(Zu prüfender Text):
Beacons: Ergebnisse eines flächendeckenden Piloten in Düsseldorf

virtueller supermarkt

Der stationäre Einzelhandel steht unter Druck. Immer mehr Kunden wandern zur Konkurrenz im Netz ab und man hat es in den vergangenen Jahren versäumt, schlüssige Zukunftsstrategien für eine digitalisierte Welt zu entwickeln.

Da kommen die Heilsversprechen der Anbieter moderner Technologien gerade recht, um mit viel Aktionismus „total innovative“ Konzepte auszuprobieren. Doch wie es immer so ist, am Anfang wird viel Buzzword-Bingo gespielt und erst später stellt sich heraus, ob die neue Technologie wirklich positive Effekte erzeugen kann.

In den vergangenen Monaten wurde viel über das POS-Marketing mittels der Beacon-Technologie geschrieben und geredet, viele Einzelprojekte wurden durch geführt oder laufen noch. Beacons (Leuchtfeuer) basieren auf der energiesparenden Version 4.0 von Bluetooth, dem Bluetooth Low Energy (BLE) Standard. Bluetooth an sich ist nicht neu und auch das Marketing mit dieser Funktechnologie ist ein alter Hut. Ich selbst habe schon 2007 einen White Paper zum Bluetooth-Marketing mit verfasst. Doch zurück zu den Beacons, mit denen heute weitaus bessere Kampagnen möglich sind.

Am Point of Sale (POS) können mit den Beacons die Smartphones der Kunden erreicht werden. Vorausgesetzt, eine entsprechende App ist installiert, Bluetooth ist eingeschaltet und der Nutzer hat sein Einverständnis erklärt, Nachrichten oder Werbung zu erhalten.

6 Monate, 72 POS, 140 Beacons, 170 Kampagnen

Im vergangenen Jahr, von Juli bis Dezember 2014, nahmen in Düsseldorf 72 Unternehmen aus den Bereichen Gastronomie, Mode, Telekommunikation & Elektronik, Wohnen & Freizeit an einem Beacon-Pilotprojekt des Location Based Service Anbieters Gettings und der net mobile AG teil. Unter diesen Unternehmen waren Marken wie O2, Görtz oder der Apple-Händler Gravis.

Insgesamt wurden 140 Beacons an den jeweiligen POS installiert und 170 Beacon-Kampagnen durch geführt. Diese basierten darauf, dass die Nutzer die App von Gettings installiert hatten, Bluetooth eingeschaltet war und sie ihr Einverständnis gegeben hatten. Dann erhielten sie Push-Nachrichten, sobald sie das Ladengeschäft betraten und konnten erhaltene Angebote an der Kasse einlösen.

(Bereitgestellte Datensätze):
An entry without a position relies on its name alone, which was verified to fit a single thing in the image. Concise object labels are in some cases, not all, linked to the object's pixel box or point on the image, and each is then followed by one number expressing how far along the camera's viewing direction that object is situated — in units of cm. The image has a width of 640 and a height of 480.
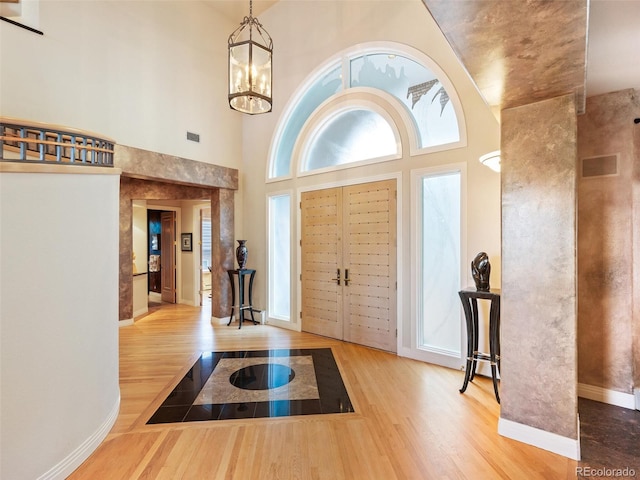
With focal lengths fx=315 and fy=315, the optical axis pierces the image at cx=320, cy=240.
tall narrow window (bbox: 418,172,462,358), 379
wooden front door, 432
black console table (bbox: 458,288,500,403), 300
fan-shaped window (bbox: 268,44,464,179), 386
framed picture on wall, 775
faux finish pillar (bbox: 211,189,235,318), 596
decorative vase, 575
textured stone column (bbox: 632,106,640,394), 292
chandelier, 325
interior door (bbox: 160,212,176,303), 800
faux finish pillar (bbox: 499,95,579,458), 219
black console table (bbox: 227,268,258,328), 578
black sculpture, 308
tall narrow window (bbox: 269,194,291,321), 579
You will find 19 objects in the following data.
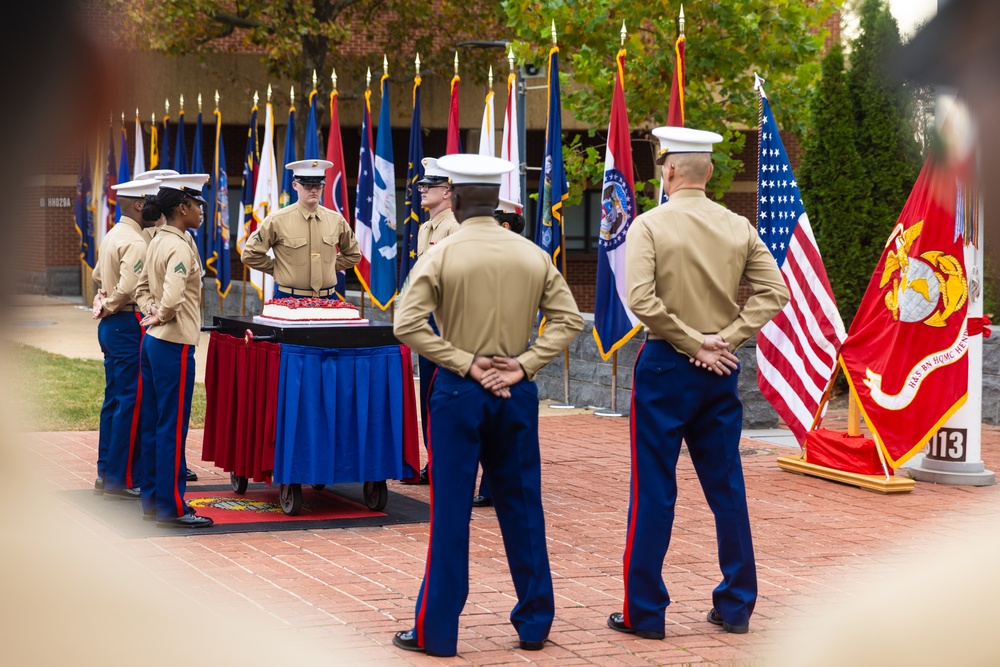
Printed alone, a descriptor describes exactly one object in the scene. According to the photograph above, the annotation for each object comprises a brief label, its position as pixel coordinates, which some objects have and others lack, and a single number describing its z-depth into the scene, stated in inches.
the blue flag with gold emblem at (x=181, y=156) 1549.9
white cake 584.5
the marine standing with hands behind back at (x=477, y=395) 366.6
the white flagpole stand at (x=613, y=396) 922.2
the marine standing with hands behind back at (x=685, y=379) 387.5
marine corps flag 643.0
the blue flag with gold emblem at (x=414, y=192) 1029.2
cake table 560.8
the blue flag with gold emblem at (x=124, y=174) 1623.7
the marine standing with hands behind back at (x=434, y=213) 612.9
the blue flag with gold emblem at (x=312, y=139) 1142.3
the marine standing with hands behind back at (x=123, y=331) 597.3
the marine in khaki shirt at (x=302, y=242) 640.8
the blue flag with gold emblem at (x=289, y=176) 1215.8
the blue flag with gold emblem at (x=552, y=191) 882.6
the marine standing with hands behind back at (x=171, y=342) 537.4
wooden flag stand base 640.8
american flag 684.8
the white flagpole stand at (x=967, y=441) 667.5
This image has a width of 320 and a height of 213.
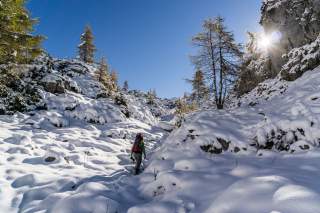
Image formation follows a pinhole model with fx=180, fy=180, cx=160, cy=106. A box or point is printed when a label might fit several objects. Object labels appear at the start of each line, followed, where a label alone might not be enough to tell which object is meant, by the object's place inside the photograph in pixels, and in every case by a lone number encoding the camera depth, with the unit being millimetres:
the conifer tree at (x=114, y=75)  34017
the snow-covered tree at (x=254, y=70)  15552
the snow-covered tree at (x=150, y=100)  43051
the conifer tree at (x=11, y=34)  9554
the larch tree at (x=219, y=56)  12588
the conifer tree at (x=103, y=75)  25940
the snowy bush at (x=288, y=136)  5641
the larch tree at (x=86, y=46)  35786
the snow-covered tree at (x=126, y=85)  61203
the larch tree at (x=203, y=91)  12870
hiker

(Gestellte Aufgabe A): Wie viele Beacons wurden laut dem Text über das Düsseldorfer Beacon-Pilotprojekt insgesamt an den jeweiligen POS installiert?
(Gestellte Aufgabe B): Geben Sie den Abschnitt des Textes über das Düsseldorfer Beacon-Pilotprojekt erneut wieder, beginnend mit „Der stationäre Einzelhandel“ und weiter bis einschließlich „Effekte erzeugen kann.“. Tauschen Sie dabei „Buzzword-Bingo“ gegen „Schlagwort-Bingo“ aus.

(Lösung A): Es wurden insgesamt 140 Beacons installiert.

(Lösung B):
Der stationäre Einzelhandel steht unter Druck. Immer mehr Kunden wandern zur Konkurrenz im Netz ab und man hat es in den vergangenen Jahren versäumt, schlüssige Zukunftsstrategien für eine digitalisierte Welt zu entwickeln.

Da kommen die Heilsversprechen der Anbieter moderner Technologien gerade recht, um mit viel Aktionismus „total innovative“ Konzepte auszuprobieren. Doch wie es immer so ist, am Anfang wird viel Schlagwort-Bingo gespielt und erst später stellt sich heraus, ob die neue Technologie wirklich positive Effekte erzeugen kann.